■ **AUFGABE**: Führe den Text über Lizenzen in der Insolvenz des Lizenzgebers im Anschluss an seinen letzten Satz weiter.
**** LESETEXT ****
Hat ein "Lizenz-Geber" Insolvenzantrag gestellt, dann wird dessen Insolvenzverwalter im Zweifel daran interessiert sein, seine Vermögensrechte im Interesse seiner Gläubiger bestmöglich und insbesondere unbelastet von Lizenzen zu vermarkten. Dies könnte bei den Lizenz-Nehmern dazu führen, dass deren Produktion bis zu einer vertraglichen Lösung stillsteht oder gar nicht mehr angefahren werden kann. Der Insolvenzverwalter könnte sogar versuchen, Lizenz-Pakete "aufzuschnüren" und neu zu verhandeln oder Lizenzen an einzelne, konkurrierende Zwischenhändler zu erteilen. Dabei setzt er dem ursprünglichen "Lizenz-Nehmer", der sich auf die Sicherheit seiner Investitionen verlassen können muss, "die Pistole auf die Brust".

Professor Dr. Knut Blind, verantwortlich für Innovationsökonomie an der Technischen Universität Berlin und am Fraunhofer Institut für Offene Kommunikationssysteme, führte aus: " In einem Smartphone sind heute rund 800 bis 1000 Patente von ungefähr 100 Patentinhabern verbaut. Fällt nur eine Lizenz aus, dann kann das gravierende Auswirkungen auf die Produktion haben. Gleiches gilt für Autohersteller, wenn deren Zulieferer Patente bzw. die dazugehörenden Lizenzen für Bauteile von Elektrochips nicht mehr nutzen darf. Wegen einer fehlenden Lizenz könnte das Endprodukt ohne die Inkaufnahme einer bewussten Patentverletzung nicht mehr produziert werden."

"Redaktionelles Versehen" des Gesetzgebers?

Im Rahmen der Konkursordnung - verordnet von Wilhelm, von Gottes Gnaden Deutscher Kaiser, König von Preußen - waren diese Aktionsfelder weitgehend geregelt: Hatte der Gemeinschuldner dem Vertragspartner, - dem "anderen Theil" - das Nutzungsrecht vor der Eröffnung der Insolvenz überlassen, so war es auch der Konkursmasse gegenüber wirksam.

Die seit 1999 geltende InsolvenzOrdnung (InsO) regelt hingegen ausdrücklich, dass Schuldverhältnisse ausschließlich für "unbewegliche Gegenstände oder Räume sowie Dienstverhältnisse" fortbestehen.
**** GEGEBENE EINTRÄGE ****
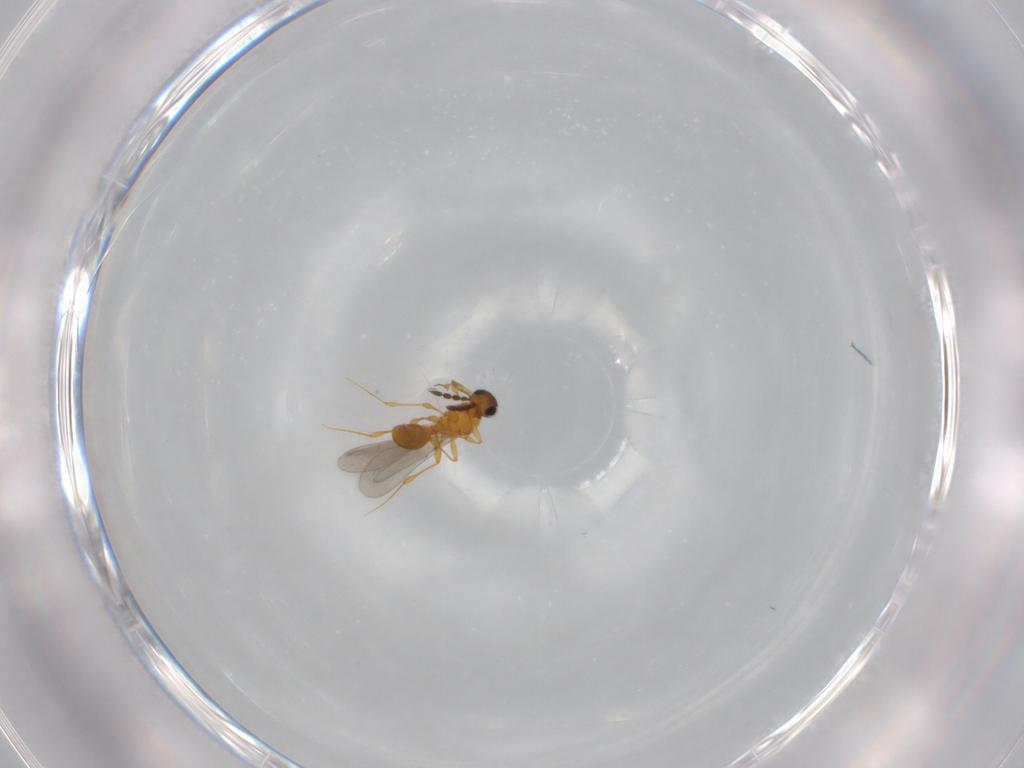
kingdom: Animalia
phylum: Arthropoda
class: Insecta
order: Hymenoptera
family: Platygastridae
****
■ **LÖSUNG**:
Geistiges Eigentum, Urheberrecht, Lizenzen werden jedoch nicht als "unbewegliche Gegenstände" gewertet, bestehen also nicht gesichert fort. Eigentlich wollte der Gesetzgeber lediglich die Fortgeltung der Vermietung von beweglichen Gegenständen ausnehmen. Die wirtschaftliche Bedeutung von Lizenzierungsaktivitäten stieg erst in den 1990er-Jahren weltweit an und wurde erst nach und nach bewusst. Deswegen vermuteten Diskussionsteilnehmer hier ein "redaktionelles Versehen" des Gesetzgebers beim Übergang von der Vergleichs- und der Konkursordnung auf die Insolvenzordnung.

(Insolvenz-)Rechtliche Einschätzung der Lizenzierungsprozesse

Dr. Bernd Meyer-Löwy und Florian Bruder vom Münchner Büro der international tätigen Kanzlei Kirkland & Ellis wiesen bei der Debatte um die rechtliche Einschätzung von Lizenzen auf die derzeit geltenden internationalen Standards hin: "In den USA und in Japan hat sich schon vor einiger Zeit die Erkenntnis durchgesetzt, dass die Insolvenz eines Unternehmens nicht die Investitionssicherheit und -schutz und damit auch nicht Fortschritt und Innovation ganzer Branchen gefährden darf", so Bruder.

In der Praxis der Unternehmen sei das Aktionsfeld überaus komplex, würden Lizenzen teilweise als Bestandteil der Finanzierung oder als Sicherheit eingesetzt. In einigen Branchen müssten sich Unternehmen mit "Kreuzlizenzen" gegenseitig an ganzen Patentportfolios beteiligen, damit deren jeweiliges Kerngeschäft auf derart innovativen und für den Verbraucher attraktivem Niveau betrieben und weiter entwickelt werden könne.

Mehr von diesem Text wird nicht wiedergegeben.